A cause de ce dérapage, l'Odedel - qui n'a qu'une valeur indicative - n'a pas été respecté au cours de la période 2018-2022. L'évolution des dépenses de fonctionnement des collectivités s'est en effet élevée à 9,8% (contre un objectif de 6,2%). Les intercommunalités à fiscalité propre sont les plus mauvais élèves (avec une hausse de leurs dépenses de fonctionnement de 22,9% par rapport à 2017), alors qu'à l'inverse les départements sont très proches de l'objectif (+6,3%).
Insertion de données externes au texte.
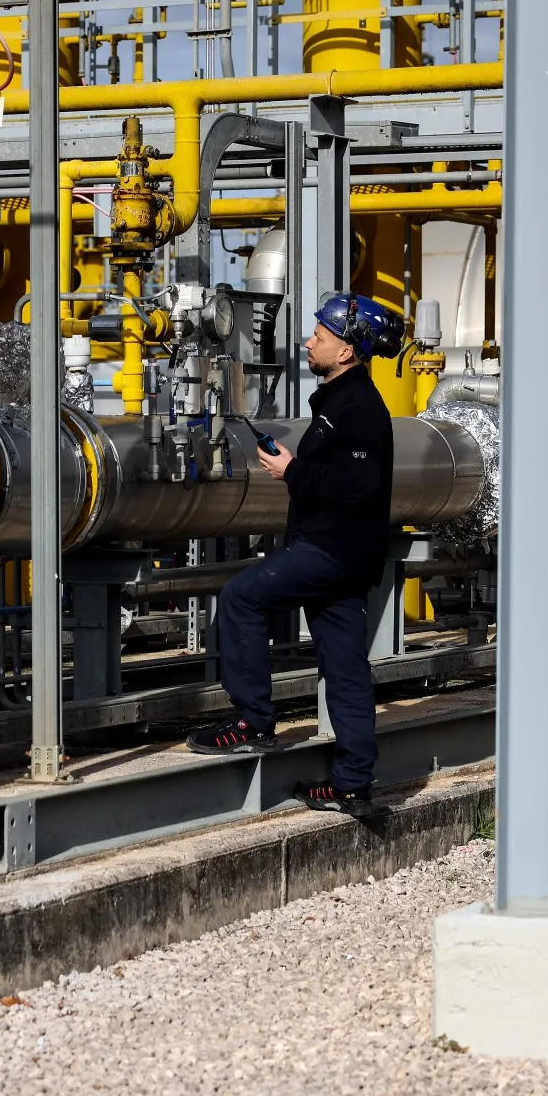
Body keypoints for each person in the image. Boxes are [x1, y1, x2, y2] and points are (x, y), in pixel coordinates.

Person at [183, 291, 401, 818]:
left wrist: (291, 472)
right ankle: (351, 784)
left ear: (347, 351)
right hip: (342, 552)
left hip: (332, 550)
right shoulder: (340, 402)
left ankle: (252, 723)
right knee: (345, 666)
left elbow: (358, 485)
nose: (309, 343)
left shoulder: (359, 408)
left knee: (241, 598)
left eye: (320, 337)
Par ailleurs, les collectivités n'ont pas atteint l'objectif de diminution de leur besoin de financement (différence entre les emprunts et les remboursements de dette). En 2022, ce dernier a augmenté de 447 millions d'euros, alors que la loi prévoyait un recul de 2,6 milliards d'euros. Pour rappel, l'objectif avait presque été atteint (-2,5 milliards d'euros) en 2021. Mais un besoin de financement de 4 milliards d'euros s'était creusé l'année précédente, du fait de la crise sanitaire.

Au total, sur la période 2018-2022, le besoin de financement des collectivités a progressé de 1,9 milliard d'euros, alors que l'objectif était une réduction de 13 milliards d'euros.